▶ GIVEN PROBLEM A
In the text on the Romanian winter traditions event in Baku, explain how the students were able to hear carols performed by an artist based in Romania.
▶ GIVEN PROBLEM B
Go on with the text on the Romanian winter traditions event in Baku, starting after its final sentence.

[START TEXT BLOCK]

Today, on December 23rd, at the Romanian Language and Cultural Center there were celebrated winter traditions in Romanian style. The event was organized by the Romanian lecturer, Iosefina Blazsani-Batto.
The Romanian language students from the Faculty of International Relations and Regional Studies, ADU, Baku, learned in a joyful way how to sing a carol, how to decorate a sorcova, and they tasted traditional dishes like sarmale, mămăligă. The traditional Christmas sweets, cozonac, were prepared by a team of Romanians from the Baku community and a graduate of the first batch of Romanian language students, Seda Mammadli. They also had the pleasure to enjoy traditional old carols sang live from Romania on zoom by a popular artist, Ana Radu. They also had brief presentations about the winter traditions in Romania, and exchanged gifts under the decorated Christmas tree.

[END TEXT BLOCK]
[START INFORMATION PROVIDED]

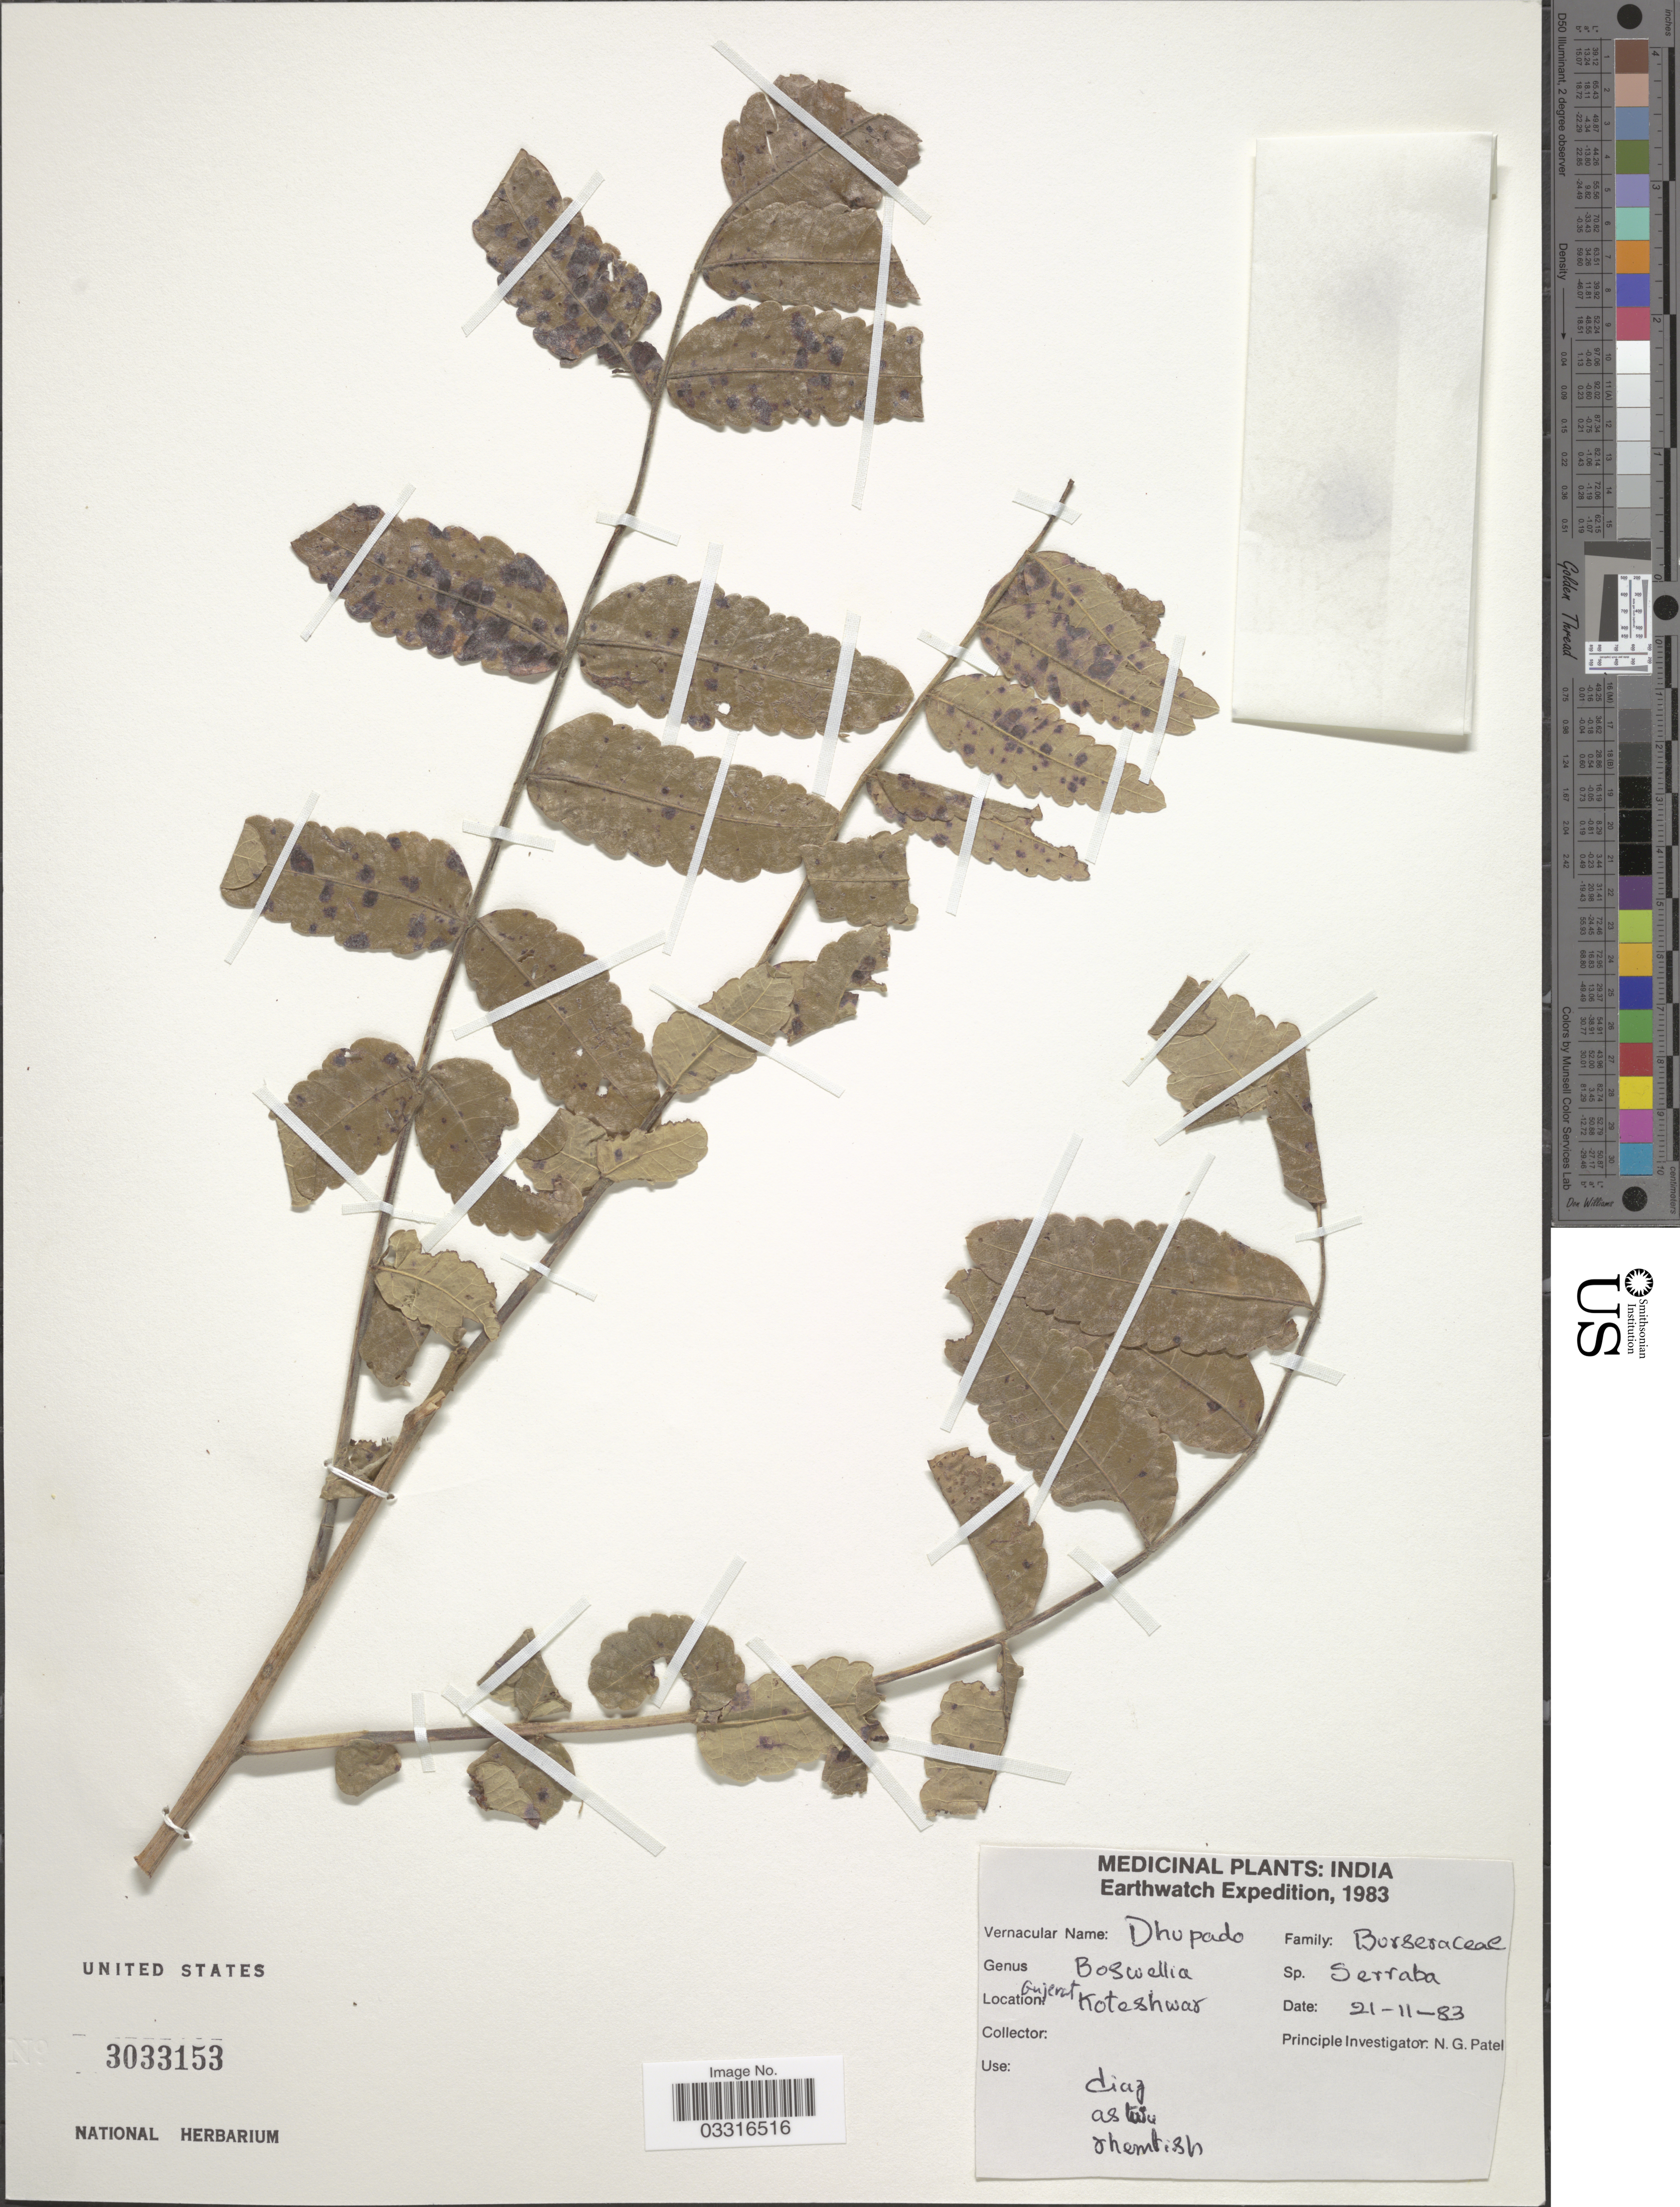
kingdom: Plantae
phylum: Tracheophyta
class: Magnoliopsida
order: Sapindales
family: Burseraceae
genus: Boswellia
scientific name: Boswellia serrata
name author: Roxb.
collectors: N. Patel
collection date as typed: Transcribed d/m/y: 21/11/83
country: India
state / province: Gujarat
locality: Gujerat, Koteshwar.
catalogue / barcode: US 3033153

[END INFORMATION PROVIDED]

▶ FINAL ANSWER A
Ana Radu sang the traditional old carols live from Romania over Zoom, so the students could hear the performance as it happened.

▶ FINAL ANSWER B
If we want to know more about winter traditions, it is meaningful to say that we witness the most beautiful Romanian traditions. Just like anywhere else in the Christian world, Christmas in Romania is celebrated on December 24-25. But the winter holiday season is much richer in traditions and customs that last since ancient times. Here there is a brief presentation of them.
St. Nicholas (Mos Niculae)
The Christmas season in Romania is kicked off by the arrival of St.Nicholas (Mos Niculae) on December 6. This is one of the most awaited Christmas traditions in Romania for the children. On this night they know they will receive small gifts in their boots from St. Nicholas. But only if they were good! Otherwise, instead of presents they will receive a stick!
Christmas Fasting (Postul Crāciunului)
The Christmas Fasting for the Eastern Orthodox Romanian starts on November 14 and ends on Christmas Day. During this 40-day period people prepare themselves to properly celebrate the birth of Jesus Christ. This preparation includes fasting, confessing and Holy Communion.
The pig sacrifice on Christmas (Tăierea Porcului)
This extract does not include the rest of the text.